## [WHAT TO DO]
Copy exactly the stretch of data below from the line with "Choice of cooling fans" through the line with "Option groups", including both of those lines.

## [RECORD EXTRACTS]
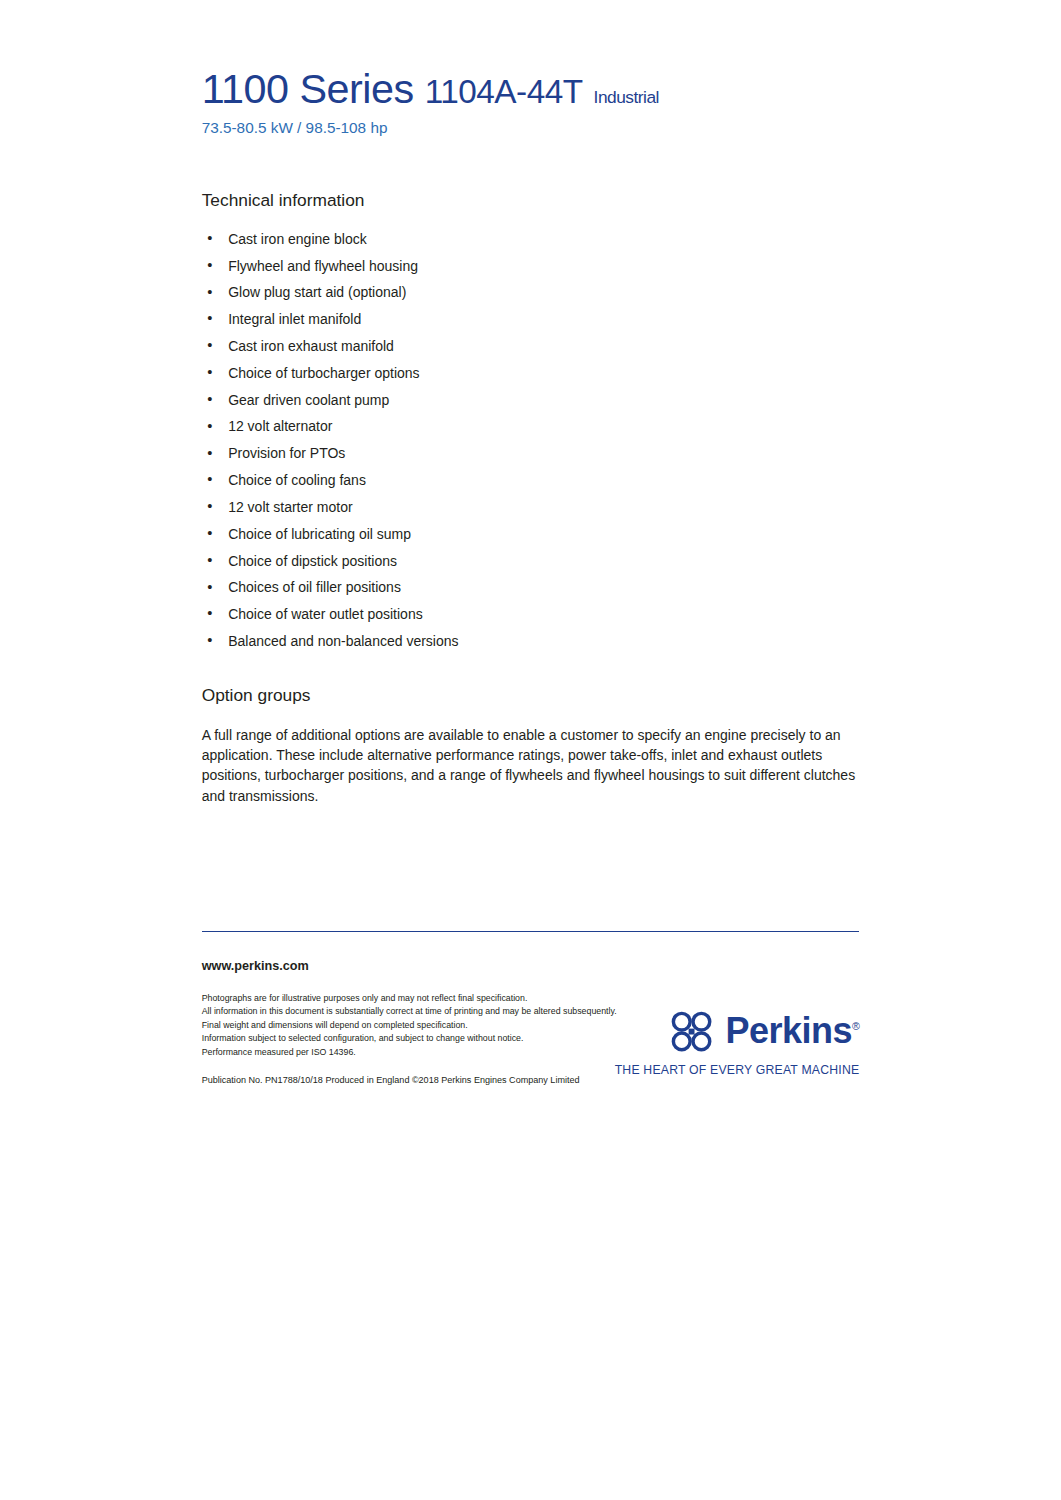1100 Series 1104A-44T Industrial
73.5-80.5 kW / 98.5-108 hp
Technical information
Cast iron engine block
Flywheel and flywheel housing
Glow plug start aid (optional)
Integral inlet manifold
Cast iron exhaust manifold
Choice of turbocharger options
Gear driven coolant pump
12 volt alternator
Provision for PTOs
Choice of cooling fans
12 volt starter motor
Choice of lubricating oil sump
Choice of dipstick positions
Choices of oil filler positions
Choice of water outlet positions
Balanced and non-balanced versions
Option groups
A full range of additional options are available to enable a customer to specify an engine precisely to an application. These include alternative performance ratings, power take-offs, inlet and exhaust outlets positions, turbocharger positions, and a range of flywheels and flywheel housings to suit different clutches and transmissions.
www.perkins.com
Photographs are for illustrative purposes only and may not reflect final specification.
All information in this document is substantially correct at time of printing and may be altered subsequently.
Final weight and dimensions will depend on completed specification.
Information subject to selected configuration, and subject to change without notice.
Performance measured per ISO 14396.
Publication No. PN1788/10/18 Produced in England ©2018 Perkins Engines Company Limited
Perkins®
THE HEART OF EVERY GREAT MACHINE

## [REPLY]
Choice of cooling fans
12 volt starter motor
Choice of lubricating oil sump
Choice of dipstick positions
Choices of oil filler positions
Choice of water outlet positions
Balanced and non-balanced versions
Option groups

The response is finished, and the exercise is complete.